My point is that the very existence of problems in federal institutions and the extent to which proffered reforms are bold or wise are not givens. Rather, they represent points of view that have to advance through the piecemeal and inherently political process of determining which government programs and processes need fixing and how. Although politicians frequently prefer to avoid the specifics of institutional and policy reform in the context of campaigns, voters know that elections have consequences on just these dimensions of political action. In short, there is no neglect of institutional reform in federal politics.

Education is a case in point. It has not been given much attention in the run-up to the next presidential election. Nor did it receive much consideration in the last cycle. But everyone who cares about education and follows politics knows that the selection of the next president will have significant consequences for the federal role in education and for the federal institutions that implement federal education laws. Those who think that the best chances for educational progress are dependent on wise and assertive federal intervention will likely be able to figure out who they should vote for even without a presidential debate or specific platform positions on this issue. Likewise, those who prefer that education decisions remain largely in the hands of parents (the status quo of the nineteenth century) or that they be determined by local school district monopolies (the status quo of the twentieth century) will be able to figure out if there is a candidate who can reasonably be expected to favor their point of view. Depending on which presidential candidate is elected, the U.S. Department of Education will be a wonderful perch either for a secretary of education who wants to push top-down reforms with regulatory and financial teeth or for someone who is a good manager of block grants and will be satisfied to have a bully pulpit as his or her major instrument for influencing state and local policy and practice.

Many areas of federal government performance are hampered by flawed institutional structures. But what one person sees as a major flaw, another person may see as a strength. In the case of political polarization, Galston views this as a debilitating symptom of many institutional flaws for which he offers reforms, whereas others consider it a desirable reflection of real and important differences in people’s views and interests. If people want a conservative judiciary, they will want to elect a president who will appoint conservatives to the bench. They do not want a set of rules that push the president they have helped elect to pick judicial nominees from lists put forward by bipartisan commissions.

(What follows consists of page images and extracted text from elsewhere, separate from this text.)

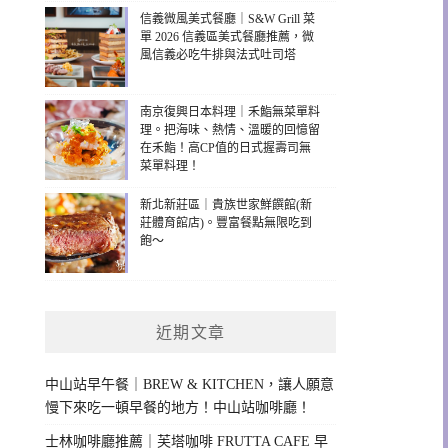
信義微風美式餐廳｜S&W Grill 菜
單 2026 信義區美式餐廳推薦，微
風信義必吃牛排與法式吐司塔
南京復興日本料理｜禾鮨無菜單料
理。把海味、熱情、溫暖的回憶留
在禾鮨！高CP值的日式握壽司無
菜單料理！
新北新莊區｜貴族世家鮮饌館(新
莊體育館店)。豐富餐點無限吃到
飽～
近期文章
中山站早午餐｜BREW & KITCHEN，讓人願意
慢下來吃一頓早餐的地方！中山站咖啡廳！
士林咖啡廳推薦｜芙塔咖啡 FRUTTA CAFE 早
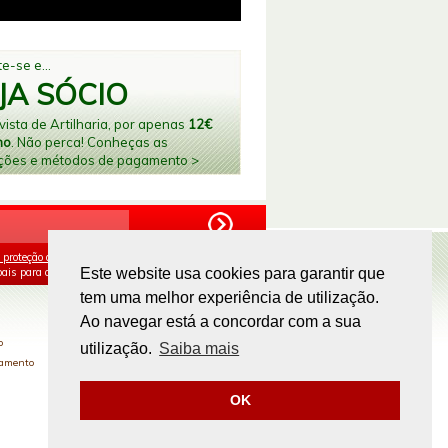
e-se e...
JA SÓCIO
ista de Artilharia, por apenas
12€
no
. Não perca! Conheças as
ções e métodos de pagamento >
 proteção de dados
e aceito o processamento e
ais para os fins mencionados.
Este website usa cookies para garantir que
tem uma melhor experiência de utilização.
PAGAMENTOS ONLINE
Ao navegar está a concordar com a sua
o
utilização.
Saiba mais
gamento
OK
Site by
omsite.com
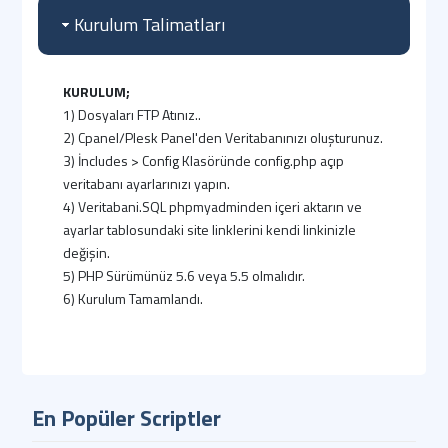
Kurulum Talimatları
KURULUM;
1) Dosyaları FTP Atınız..
2) Cpanel/Plesk Panel'den Veritabanınızı oluşturunuz.
3) İncludes > Config Klasöründe config.php açıp
veritabanı ayarlarınızı yapın.
4) Veritabani.SQL phpmyadminden içeri aktarın ve
ayarlar tablosundaki site linklerini kendi linkinizle
değişin.
5) PHP Sürümünüz 5.6 veya 5.5 olmalıdır.
6) Kurulum Tamamlandı.
ADMIN GİRİŞ BİLGİLERİ
(Standart);
Admin Paneli : http://siteadi.com/panel
E-Posta : demo
Parola : demo
En Popüler Scriptler
ÖNEMLİ;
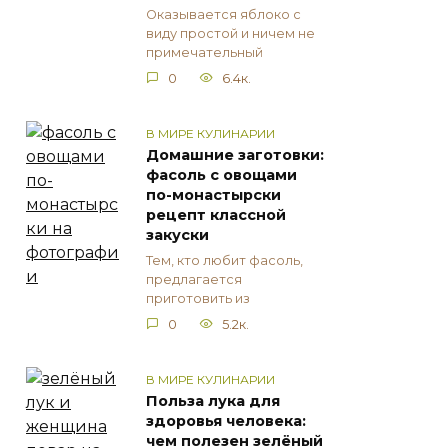
Оказывается яблоко с
виду простой и ничем не
примечательный
0
6.4к.
В МИРЕ КУЛИНАРИИ
Домашние заготовки:
фасоль с овощами
по-монастырски
рецепт классной
закуски
Тем, кто любит фасоль,
предлагается
приготовить из
0
5.2к.
В МИРЕ КУЛИНАРИИ
Польза лука для
здоровья человека:
чем полезен зелёный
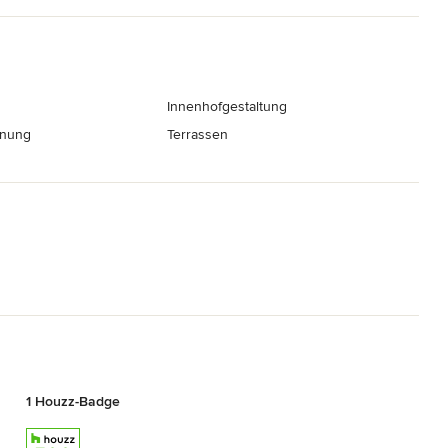
Innenhofgestaltung
hnung
Terrassen
1 Houzz-Badge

The United States has transitioned from a period in its history in which political elites could represent the center. Now that the Internet and social media allow for the individualization of political expression, the center is just one fuzzy spot on a continuum of political views. The center has no particular claim to primacy (picture a rectangle, not a bell-shaped curve, as the graphic representation of individualized political expression). The very forces that lead to political polarization conspire against attempts to suppress it. If there is a solution, it may reside less in bold institutional reforms that are themselves polarizing than in quiet work on smaller matters.